Our Part Is Simply To Relax

In the old foreign language classroom, the dynamic was very different. The teacher would only approve of the student if they did what they were supposed to do. The message was, “I will approve of you if you do what I want you to do.”
But if we release the kid to be fully in charge of their 50% of the comprehensible input  (https://benslavic.com/blog/?p=4753), realizing that the class will happen as it happens, the resultant detachment of the need to impose our will on our students can become a very empowering thing for the overall quality of our instruction.
 
We are not in our classrooms to try to get anything. We are there to give and receive information that is fun and interesting to all involved, merely using the language as the medium for that interchange. We are there to have fun on a fully human and personal level, and not to burn out by trying to (fruitlessly) control our students’ learning.
 
This “get them to learn what I want them to learn” mentality is not a very receptive mentality. It is a professionally self destructive mentality. When we are busy in the moment of teaching trying to “get them to learn something”, we can’t really be aware in those moments of any possible intuitive moments – thin slicing – with our students. The lessons take on a hardened quality. They become dry and without imagination or softness. Such lessons are very hard to personalize. When the instruction is about the content and not the kids, everything is dry.
Our part in any moment of developing comprehensible input via intuitive repetitive questioning is simply to relax. If we’re there to dominate the room, make it happen, figure it all out, then we’re off the intuitive highway.
The task of teaching is to understand that the end doesn’t justify the means. Outcome based instruction, especially the Advanced Placement Exam but really all such tests, make the teacher half crazy and take them out of the area of serenity and intuition. They diminish the teacher.

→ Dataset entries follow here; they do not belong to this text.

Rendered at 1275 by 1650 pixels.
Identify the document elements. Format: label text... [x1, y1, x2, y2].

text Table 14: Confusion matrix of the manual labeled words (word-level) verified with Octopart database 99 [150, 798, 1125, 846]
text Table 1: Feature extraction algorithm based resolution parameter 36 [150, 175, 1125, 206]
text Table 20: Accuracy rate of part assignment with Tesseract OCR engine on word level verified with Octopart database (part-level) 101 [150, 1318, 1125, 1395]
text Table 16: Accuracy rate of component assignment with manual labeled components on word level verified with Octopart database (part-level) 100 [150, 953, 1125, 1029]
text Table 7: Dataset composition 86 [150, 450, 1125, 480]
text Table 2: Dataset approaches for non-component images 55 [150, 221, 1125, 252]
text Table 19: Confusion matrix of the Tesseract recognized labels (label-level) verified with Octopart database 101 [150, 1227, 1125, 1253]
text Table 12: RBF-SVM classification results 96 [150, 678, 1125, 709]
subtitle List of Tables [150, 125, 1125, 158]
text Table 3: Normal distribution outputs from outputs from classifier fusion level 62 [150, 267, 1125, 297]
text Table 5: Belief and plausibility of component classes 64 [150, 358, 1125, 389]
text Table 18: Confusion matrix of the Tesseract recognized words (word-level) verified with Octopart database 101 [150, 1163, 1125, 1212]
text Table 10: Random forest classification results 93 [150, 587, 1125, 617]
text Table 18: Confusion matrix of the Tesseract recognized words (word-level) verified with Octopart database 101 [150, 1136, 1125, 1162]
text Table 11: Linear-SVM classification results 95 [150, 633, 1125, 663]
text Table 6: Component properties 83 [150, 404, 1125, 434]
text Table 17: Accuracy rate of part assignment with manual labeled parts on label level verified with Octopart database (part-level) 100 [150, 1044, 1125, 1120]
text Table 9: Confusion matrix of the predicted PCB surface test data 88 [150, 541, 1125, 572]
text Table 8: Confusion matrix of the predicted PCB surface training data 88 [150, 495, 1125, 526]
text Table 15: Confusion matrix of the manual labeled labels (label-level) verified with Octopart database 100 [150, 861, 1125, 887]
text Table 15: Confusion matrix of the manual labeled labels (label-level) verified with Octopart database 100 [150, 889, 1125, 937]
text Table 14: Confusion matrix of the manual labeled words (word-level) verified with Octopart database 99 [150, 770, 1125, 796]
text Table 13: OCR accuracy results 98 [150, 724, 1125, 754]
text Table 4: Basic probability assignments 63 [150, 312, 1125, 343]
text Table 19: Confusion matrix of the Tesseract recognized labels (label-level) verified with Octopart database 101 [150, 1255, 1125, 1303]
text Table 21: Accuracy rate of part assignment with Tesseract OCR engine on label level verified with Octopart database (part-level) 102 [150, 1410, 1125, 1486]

Language is a process, not an end. To get into a place of intuition and serenity in our comprehensible input, we can’t worry about the test all the time, basing our instruction on the test, worrying about how we we would look if an administrator walked into our classroom.
When the language is correctly used as merely the medium of communication between the instructor and the students, and not the focus of the class, we align with Krashen. We come to deeper levels of understanding of how keeping the instruction in the conscious/analytical faculty of the student has led us to the embarrassing point we as a profession are in these days.
 
Krashen told me last month that the following blog entries supported his point that language learning is an unconscious process. He expressed concern that, in spite of their message, the point is often missed:
https://benslavic.com/blog/?p=7385
https://benslavic.com/blog/?p=7296
To repeat a point made here in the past few days, moving our instruction into one in which our students’ minds are wrapped around the message so much that they aren’t even aware that they are learning the language is a function of silence, which is a function of enforcing the rules, which is a function of active communication in the first weeks of the year with parents, deans, counselors, etc.